Criam seus "heróis" a partir do culturalismo musical, religioso e esportivo que, por serem conservadores moderados (servem de anestesia para as tensões sociais das classes pobres), não devem ser considerados como progressistas. Mas são.
E são assim considerados por conta de uma esquerda infantilizada e boba, exageradamente identitarista, mas que, em contrapartida, pouco se importa com o acúmulo de sem-teto que atinge as ruas de todo o Brasil.
Pouco querem saber dos conflitos de terras, dos problemas vividos por trabalhadores e desempregados, só se solidarizando quando isso permite a lacração da Internet necessária para parecer bem na fita nas redes sociais, ou então monetizar e ganhar seguidores.
E é essa esquerda infantilizada, que vê o Lula não como o operário que quer melhorar o Brasil, mas como uma espécie de reboot de Dom Pedro II com poderes de Dom João VI, o grande problema no nosso país.
Uma esquerda abobalhada, sentimentaloide e piegas, que ouve "funk" e acha que Teologia do Sofrimento e Teologia da Libertação são sinônimos (na verdade, são antônimos extremos), é presa fácil para o bolsonarismo.
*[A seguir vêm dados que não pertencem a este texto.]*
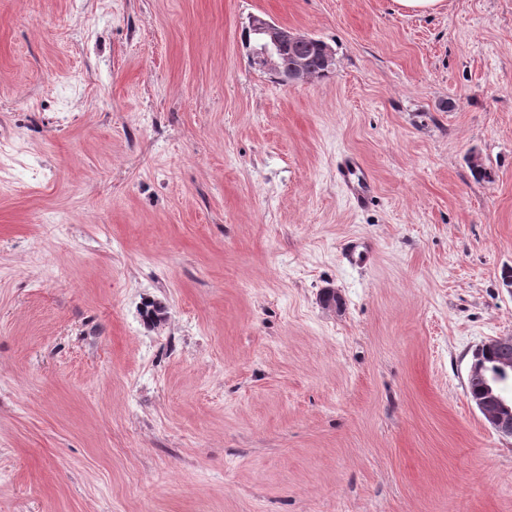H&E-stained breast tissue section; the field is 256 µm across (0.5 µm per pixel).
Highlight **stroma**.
I'll return each instance as SVG.
<instances>
[{
    "label": "stroma",
    "mask_w": 512,
    "mask_h": 512,
    "mask_svg": "<svg viewBox=\"0 0 512 512\" xmlns=\"http://www.w3.org/2000/svg\"><path fill=\"white\" fill-rule=\"evenodd\" d=\"M507 266L512 0H0V512H512ZM247 28L254 34L250 56L256 66L287 86L315 79L306 57L296 55L291 62L288 56V62L285 60L286 50L308 42L311 38L308 34L260 15H252ZM326 46L327 44L324 41L312 38V40L304 46L303 51L311 59L313 65L317 64L323 54L321 59V70L333 71L336 65L335 54L331 47L326 48L323 53ZM336 178L354 207L364 208L374 193L373 178L355 155H345L336 165ZM483 348L493 354L505 367L512 368V336H500L485 341ZM510 379L512 380V371L511 375H502L500 380L497 375L485 376L481 391L474 397L469 395L470 401L489 426L497 433L508 437H512V396L508 397L501 393L499 382L505 390Z\"/></svg>",
    "instance_id": "stroma-1"
}]
</instances>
Para essas esquerdas, tanto faz se o PT se aliar com o PSDB, com o "médium de peruca", com o funqueiro que caiu de um prédio e morreu, com o empresário mão-de-vaca e com o craque de futebol fanfarrão, só querem saber de ver Lula presidindo o país, ainda que sob condições vulneráveis.
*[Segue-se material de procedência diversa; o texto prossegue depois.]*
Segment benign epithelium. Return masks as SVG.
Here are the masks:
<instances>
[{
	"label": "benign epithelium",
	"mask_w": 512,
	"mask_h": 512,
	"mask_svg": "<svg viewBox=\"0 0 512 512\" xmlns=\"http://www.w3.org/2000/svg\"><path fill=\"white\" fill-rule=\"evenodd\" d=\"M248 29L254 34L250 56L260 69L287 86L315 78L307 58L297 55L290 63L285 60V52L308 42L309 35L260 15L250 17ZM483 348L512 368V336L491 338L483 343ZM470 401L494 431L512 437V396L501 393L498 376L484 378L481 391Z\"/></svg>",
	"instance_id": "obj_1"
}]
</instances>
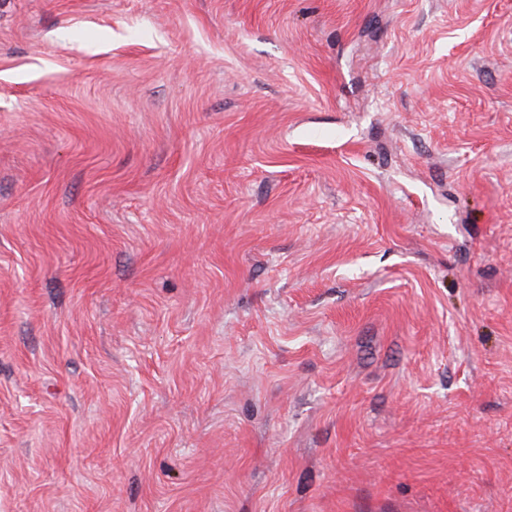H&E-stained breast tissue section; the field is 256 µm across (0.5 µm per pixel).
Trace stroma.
Listing matches in <instances>:
<instances>
[{"instance_id": "stroma-1", "label": "stroma", "mask_w": 512, "mask_h": 512, "mask_svg": "<svg viewBox=\"0 0 512 512\" xmlns=\"http://www.w3.org/2000/svg\"><path fill=\"white\" fill-rule=\"evenodd\" d=\"M0 512H512V0H0Z\"/></svg>"}]
</instances>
O anti-petismo ainda está forte, o culturalismo popularesco pode parecer alegre e divertido, mas é conservador, a fé exagerada, que não salvou a vida de Paulo Gustavo, muito menos salvará o Brasil de um agravamento das convulsões sociais. Cabe às esquerdas pensar nisso, com coragem e autocrítica.
Esquerdas assim são fracas, porque emotivas demais, sem um pingo de desconfiômetro, de senso crítico, de um pouco mais de dedo tocando na ferida. Porque a situação do Brasil não está boa. O Brasil não é o "núcleo pobre" da novela das nove da Globo e nem é a doce vida do Instagram e Tik Tok.
Daí o grande risco dessas esquerdas botarem tudo a perder com seu sentimentalismo piegas e fantasioso. Seu excesso de emotividade vai dar a impressão de que as esquerdas são idiotas.
E, com isso, será mais munição para os bolsonaristas. E, neste caso, as eleições de 2022 correm o risco até de serem canceladas.